How to Become a Data Provider Miner on Desearch (A Developer Guide)
    AI Development

    How to Become a Data Provider Miner on Desearch (A Developer Guide)

    10 min read

    Want to join Desearch as a data provider miner? Here's what you need to know.

    Mining on Subnet 22 is not about passive income - it's a hands-on engineering challenge. You'll compete to deliver high-quality search results by scraping and summarizing data from platforms like Twitter, Reddit, and Google. Validators score your performance, and rewards are distributed based on how well you outperform others.

    What a Data Provider Miner Does

    The Miner's Core Responsibilities

    Mining on Subnet 22 is all about delivering top-notch results while constantly improving your system. As a miner, your job revolves around handling real-time search queries. When a validator sends out a query, your system steps in to gather, process, and return structured data. This involves scraping and indexing platforms like X (formerly Twitter), Reddit, Google, YouTube, Arxiv, and general web content.
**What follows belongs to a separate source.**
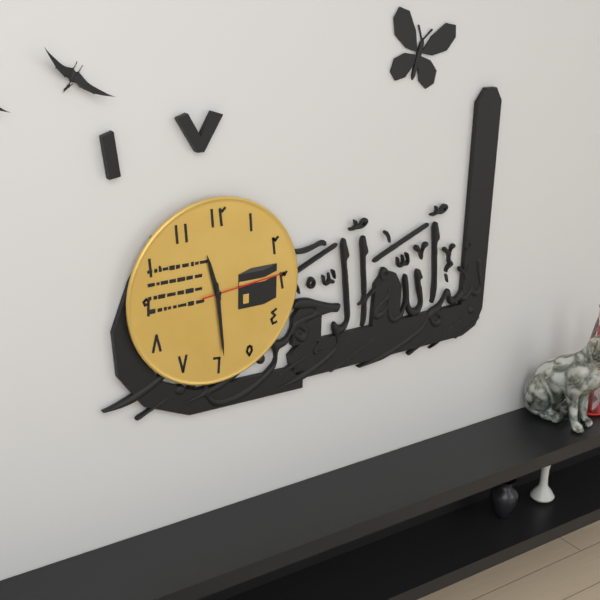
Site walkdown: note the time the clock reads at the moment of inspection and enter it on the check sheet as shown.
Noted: 11:29:14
    Your role breaks down into three main tasks:

    • First, retrieve the top 10 relevant tweets that address the query.
    • Second, summarize the raw data using language models, turning it into clear, actionable insights instead of just dumping links.
    • Third, analyze metadata - such as timestamps and engagement metrics - to provide additional context.

    The goal is to build a system that not only handles these tasks well but also consistently outshines competitors.
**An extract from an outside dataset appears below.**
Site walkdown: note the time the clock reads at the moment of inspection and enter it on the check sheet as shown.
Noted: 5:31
    The Goal: Better Results Than Other Miners

    At its core, your mission is straightforward: outperform other miners. Validators evaluate your results against others, and the better your output - whether through more relevant data, clearer summaries, or a stronger structure - the more rewards you earn.

    How Competition Improves the System

    Every query sparks a direct competition between miners. Validators compare multiple responses side by side, meaning your performance is always judged relative to others. This competitive environment encourages constant innovation - if you stop improving, someone else will surpass you.
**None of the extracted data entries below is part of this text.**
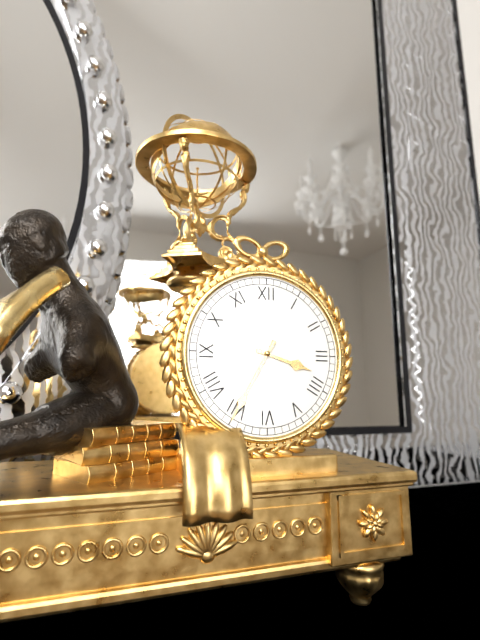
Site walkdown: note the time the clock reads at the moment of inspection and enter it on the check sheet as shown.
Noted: 3:35
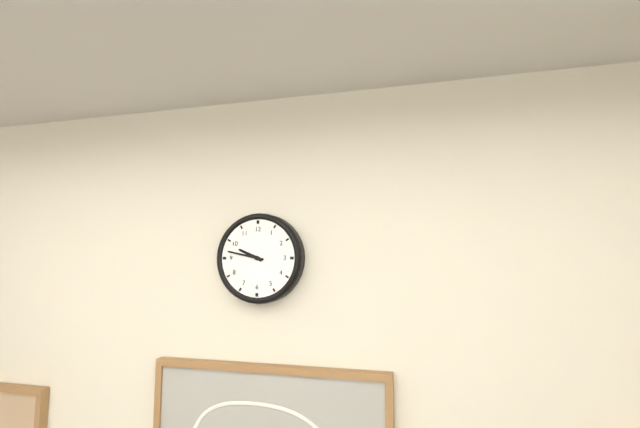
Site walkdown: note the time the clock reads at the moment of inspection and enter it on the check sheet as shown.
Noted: 9:47
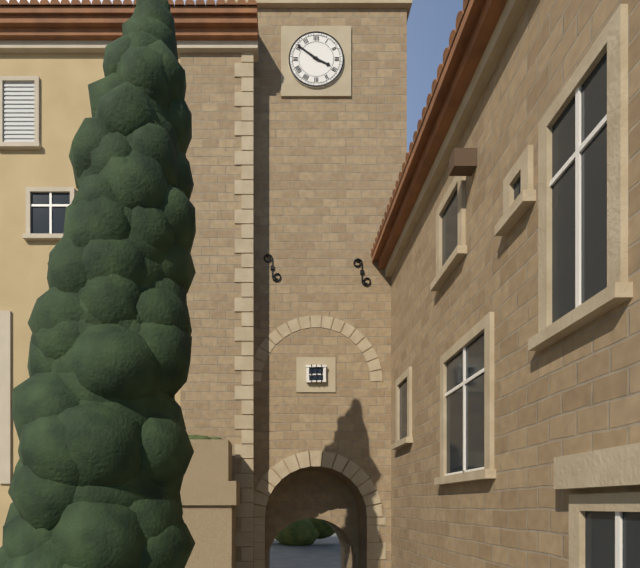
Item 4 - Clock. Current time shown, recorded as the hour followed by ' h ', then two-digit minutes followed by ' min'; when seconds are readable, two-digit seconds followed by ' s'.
3 h 51 min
    The network enforces this through a process called deregistration. Subnet 22 can host up to 192 miners at a time. When the slots are full, the miner with the lowest performance is replaced by a new registrant after their immunity period ends.

    This isn’t a flaw in the system - it’s a feature. The constant turnover ensures the network remains sharp and efficient. Being a miner on Subnet 22 means stepping into a continuous engineering challenge where only those who maintain high-quality work can succeed. These competitive dynamics tie directly into the technical skills needed for success, which will be covered next.

    Skills and Knowledge You Need

    Required Technical Skills

    To successfully operate a competitive miner on Subnet 22, you'll need a strong command of Python 3.10+, expertise in web scraping and API integration, effective use of large language models (LLMs), and solid infrastructure management skills. Python 3.10+ is non-negotiable for working with the Bittensor SDK.

    Mastering web scraping and API integration is crucial for handling data from platforms like Twitter, Reddit, Google, and YouTube. You'll need to manage rate limits, process unstructured data, and juggle multiple APIs. Twitter API performance, in particular, plays a big role in your overall score.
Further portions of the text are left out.